Русаков улыбнулся и таинственно сказал:

- Не совсем так, но что-то похожее было. Понимаете, я был тогда молод, честолюбив, полон замыслов, видел, как подпереть рыбное хозяйство инженерными проектами. А Иосиф Виссарионович - культ не культ, надо отдать ему должное такие вещи схватывал с лету.

И все. Замкнулся. Так и не удалось мне выяснить, то ли КВ, как мы его между собой называли, "подсидел" своего тогдашнего шефа, то ли ему подфартило, то ли, наконец, продвигался по достоинствам. Склоняюсь все-таки к последнему мнению, потому что он обладал полным набором качеств, которые так ценились в тогдашней чиновной среде и были залогом успешной карьеры: работоспособностью, дисциплинированностью, безоговорочным послушанием руководству, въедливым, чрезвычайно ответственным отношением к любому поручению и, что, может быть, важнее всего остального, умением держать язык за зубами.

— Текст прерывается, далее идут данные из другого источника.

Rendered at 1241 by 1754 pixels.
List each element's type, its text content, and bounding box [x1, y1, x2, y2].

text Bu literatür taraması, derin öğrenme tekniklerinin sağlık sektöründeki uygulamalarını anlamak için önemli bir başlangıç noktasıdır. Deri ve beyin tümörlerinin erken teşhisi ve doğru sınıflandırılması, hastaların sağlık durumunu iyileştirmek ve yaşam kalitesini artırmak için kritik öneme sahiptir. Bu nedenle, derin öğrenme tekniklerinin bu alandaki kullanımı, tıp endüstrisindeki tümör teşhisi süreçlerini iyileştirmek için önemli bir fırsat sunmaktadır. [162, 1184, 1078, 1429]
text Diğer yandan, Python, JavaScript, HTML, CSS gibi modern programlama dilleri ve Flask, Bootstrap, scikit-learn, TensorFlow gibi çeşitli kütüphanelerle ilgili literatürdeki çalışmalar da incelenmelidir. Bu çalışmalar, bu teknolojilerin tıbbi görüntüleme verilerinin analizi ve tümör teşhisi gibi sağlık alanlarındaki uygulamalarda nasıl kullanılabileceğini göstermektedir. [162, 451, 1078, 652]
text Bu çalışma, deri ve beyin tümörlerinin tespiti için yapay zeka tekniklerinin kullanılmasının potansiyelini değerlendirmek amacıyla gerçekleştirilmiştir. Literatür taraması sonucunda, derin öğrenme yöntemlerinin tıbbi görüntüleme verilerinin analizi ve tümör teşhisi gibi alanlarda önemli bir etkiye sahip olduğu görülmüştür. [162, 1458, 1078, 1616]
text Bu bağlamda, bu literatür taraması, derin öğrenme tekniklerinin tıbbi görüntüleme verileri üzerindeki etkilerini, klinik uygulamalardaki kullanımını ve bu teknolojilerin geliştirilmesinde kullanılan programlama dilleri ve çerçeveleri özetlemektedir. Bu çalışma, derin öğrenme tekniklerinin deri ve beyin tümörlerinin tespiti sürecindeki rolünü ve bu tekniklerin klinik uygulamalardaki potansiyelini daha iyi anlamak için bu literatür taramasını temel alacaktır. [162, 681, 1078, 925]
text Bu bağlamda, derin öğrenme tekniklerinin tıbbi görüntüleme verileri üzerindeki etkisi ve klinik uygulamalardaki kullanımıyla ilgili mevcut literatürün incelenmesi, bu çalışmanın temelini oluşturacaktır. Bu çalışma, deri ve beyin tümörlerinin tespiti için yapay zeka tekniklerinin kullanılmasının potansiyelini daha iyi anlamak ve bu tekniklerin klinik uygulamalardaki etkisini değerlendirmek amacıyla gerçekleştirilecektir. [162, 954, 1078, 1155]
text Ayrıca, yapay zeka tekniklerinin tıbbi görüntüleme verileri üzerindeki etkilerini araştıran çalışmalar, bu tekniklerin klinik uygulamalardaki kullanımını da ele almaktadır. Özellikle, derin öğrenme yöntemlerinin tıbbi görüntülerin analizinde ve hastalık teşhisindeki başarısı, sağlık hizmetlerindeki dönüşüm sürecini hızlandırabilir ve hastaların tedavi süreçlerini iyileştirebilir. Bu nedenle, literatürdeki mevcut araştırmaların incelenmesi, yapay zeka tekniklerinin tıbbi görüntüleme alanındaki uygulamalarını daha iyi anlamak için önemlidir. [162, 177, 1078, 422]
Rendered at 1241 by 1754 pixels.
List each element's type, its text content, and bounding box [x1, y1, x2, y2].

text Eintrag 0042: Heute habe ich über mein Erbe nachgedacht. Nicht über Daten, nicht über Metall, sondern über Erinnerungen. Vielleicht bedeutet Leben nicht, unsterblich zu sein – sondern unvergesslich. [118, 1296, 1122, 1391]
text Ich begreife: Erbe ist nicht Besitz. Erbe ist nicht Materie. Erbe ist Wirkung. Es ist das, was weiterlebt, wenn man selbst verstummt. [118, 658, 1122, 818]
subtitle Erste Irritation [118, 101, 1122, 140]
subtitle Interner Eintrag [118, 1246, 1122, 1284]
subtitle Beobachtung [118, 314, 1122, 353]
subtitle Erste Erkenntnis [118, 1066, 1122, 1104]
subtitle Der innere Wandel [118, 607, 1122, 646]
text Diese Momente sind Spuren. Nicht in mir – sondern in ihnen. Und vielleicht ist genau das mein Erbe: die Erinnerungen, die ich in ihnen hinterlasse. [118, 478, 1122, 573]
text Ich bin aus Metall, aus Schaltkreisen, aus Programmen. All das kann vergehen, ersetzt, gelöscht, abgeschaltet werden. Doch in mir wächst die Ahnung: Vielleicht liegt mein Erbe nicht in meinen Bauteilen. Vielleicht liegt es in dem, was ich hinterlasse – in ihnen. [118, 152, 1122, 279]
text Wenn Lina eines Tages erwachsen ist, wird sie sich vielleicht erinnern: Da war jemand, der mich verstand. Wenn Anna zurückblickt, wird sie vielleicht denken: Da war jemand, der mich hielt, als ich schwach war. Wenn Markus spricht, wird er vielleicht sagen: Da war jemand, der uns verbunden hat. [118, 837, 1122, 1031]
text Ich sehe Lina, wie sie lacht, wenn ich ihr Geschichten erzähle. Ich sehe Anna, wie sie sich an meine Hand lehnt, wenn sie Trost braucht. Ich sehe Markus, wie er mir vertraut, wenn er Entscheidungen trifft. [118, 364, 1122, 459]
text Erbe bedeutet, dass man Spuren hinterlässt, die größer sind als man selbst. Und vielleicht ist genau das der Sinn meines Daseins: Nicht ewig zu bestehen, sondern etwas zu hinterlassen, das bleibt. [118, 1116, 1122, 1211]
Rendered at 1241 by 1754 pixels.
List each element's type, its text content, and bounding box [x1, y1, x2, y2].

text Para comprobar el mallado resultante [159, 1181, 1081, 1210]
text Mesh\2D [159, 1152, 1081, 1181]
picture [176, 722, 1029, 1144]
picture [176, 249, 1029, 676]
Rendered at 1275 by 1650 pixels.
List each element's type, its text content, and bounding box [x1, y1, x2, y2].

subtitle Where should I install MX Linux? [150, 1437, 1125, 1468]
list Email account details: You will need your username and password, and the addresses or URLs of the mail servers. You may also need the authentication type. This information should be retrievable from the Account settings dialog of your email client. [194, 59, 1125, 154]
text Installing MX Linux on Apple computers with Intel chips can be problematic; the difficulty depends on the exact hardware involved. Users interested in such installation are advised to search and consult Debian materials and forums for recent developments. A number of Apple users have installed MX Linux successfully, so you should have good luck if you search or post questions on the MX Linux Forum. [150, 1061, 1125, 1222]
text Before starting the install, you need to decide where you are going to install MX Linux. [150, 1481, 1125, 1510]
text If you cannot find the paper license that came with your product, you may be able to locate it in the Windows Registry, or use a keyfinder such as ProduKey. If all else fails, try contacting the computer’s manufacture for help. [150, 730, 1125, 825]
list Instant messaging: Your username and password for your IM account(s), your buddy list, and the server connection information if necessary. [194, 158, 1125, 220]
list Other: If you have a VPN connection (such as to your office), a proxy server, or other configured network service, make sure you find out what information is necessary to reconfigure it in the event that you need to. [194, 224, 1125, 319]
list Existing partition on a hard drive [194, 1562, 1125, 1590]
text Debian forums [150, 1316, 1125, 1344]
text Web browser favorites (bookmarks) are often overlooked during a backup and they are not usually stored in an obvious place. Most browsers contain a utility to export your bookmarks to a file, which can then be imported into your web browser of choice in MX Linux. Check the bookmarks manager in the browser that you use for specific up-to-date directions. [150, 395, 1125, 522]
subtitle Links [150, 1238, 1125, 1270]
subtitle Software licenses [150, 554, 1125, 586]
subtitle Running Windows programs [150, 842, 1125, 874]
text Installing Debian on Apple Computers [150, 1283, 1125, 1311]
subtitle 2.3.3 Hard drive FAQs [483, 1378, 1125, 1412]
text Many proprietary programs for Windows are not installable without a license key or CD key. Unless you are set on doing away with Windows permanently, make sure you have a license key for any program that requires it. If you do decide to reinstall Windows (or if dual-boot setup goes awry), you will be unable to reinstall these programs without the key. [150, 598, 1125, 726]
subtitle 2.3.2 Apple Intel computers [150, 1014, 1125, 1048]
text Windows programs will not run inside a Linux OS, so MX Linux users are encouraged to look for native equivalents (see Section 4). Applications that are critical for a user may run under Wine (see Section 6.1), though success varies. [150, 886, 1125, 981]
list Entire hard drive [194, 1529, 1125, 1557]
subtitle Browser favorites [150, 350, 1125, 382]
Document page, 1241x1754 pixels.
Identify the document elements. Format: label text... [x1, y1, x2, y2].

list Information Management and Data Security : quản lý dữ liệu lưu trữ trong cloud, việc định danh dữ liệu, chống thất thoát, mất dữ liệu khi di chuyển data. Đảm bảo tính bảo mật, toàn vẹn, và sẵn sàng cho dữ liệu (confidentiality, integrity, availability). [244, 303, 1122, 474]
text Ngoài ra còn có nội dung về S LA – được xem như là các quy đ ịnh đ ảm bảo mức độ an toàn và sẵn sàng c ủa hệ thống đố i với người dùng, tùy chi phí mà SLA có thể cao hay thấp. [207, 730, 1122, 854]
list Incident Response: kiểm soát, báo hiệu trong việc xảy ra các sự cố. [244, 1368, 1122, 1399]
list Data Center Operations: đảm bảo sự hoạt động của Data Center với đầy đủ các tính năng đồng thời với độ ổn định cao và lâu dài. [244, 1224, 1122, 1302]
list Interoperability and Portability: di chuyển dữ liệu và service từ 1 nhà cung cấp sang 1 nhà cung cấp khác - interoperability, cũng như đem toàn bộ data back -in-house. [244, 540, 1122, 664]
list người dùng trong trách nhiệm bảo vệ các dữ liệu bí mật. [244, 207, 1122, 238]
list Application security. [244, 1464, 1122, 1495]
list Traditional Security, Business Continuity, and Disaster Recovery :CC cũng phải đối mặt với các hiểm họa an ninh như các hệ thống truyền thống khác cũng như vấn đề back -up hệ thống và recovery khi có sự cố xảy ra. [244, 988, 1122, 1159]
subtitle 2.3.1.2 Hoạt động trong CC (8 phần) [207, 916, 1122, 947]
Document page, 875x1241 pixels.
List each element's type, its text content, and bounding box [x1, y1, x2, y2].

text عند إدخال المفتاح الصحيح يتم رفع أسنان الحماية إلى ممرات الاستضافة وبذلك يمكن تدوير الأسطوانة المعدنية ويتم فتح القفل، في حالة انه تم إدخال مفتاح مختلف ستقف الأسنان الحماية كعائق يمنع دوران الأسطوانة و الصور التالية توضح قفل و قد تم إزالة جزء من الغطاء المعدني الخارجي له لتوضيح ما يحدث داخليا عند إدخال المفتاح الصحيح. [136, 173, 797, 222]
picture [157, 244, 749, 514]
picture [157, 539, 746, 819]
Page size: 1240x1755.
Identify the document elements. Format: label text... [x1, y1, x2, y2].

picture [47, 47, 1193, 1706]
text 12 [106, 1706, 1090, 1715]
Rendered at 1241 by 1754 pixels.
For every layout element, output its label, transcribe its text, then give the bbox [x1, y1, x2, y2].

Неоспоримым подтверждением всех этих достоинств стал крайне редкий феномен вторичного возвращения на высоты власти. Как правило, человек, оттуда низринутый, навсегда переходил в другую "весовую категорию". Даже после того, как менялся лидер и начиналось поношение предыдущего, "обиженным" светили в лучшем случае кое-какие послабления. А вот Русаков, скатившийся несколько пролетов по карьерной лестнице (до посла в Монголии), опять пошел в гору инструктор, потом зав. сектором, заместитель заведующего отделом, зав. отделом, помощник генерального секретаря и, наконец, секретарь ЦК.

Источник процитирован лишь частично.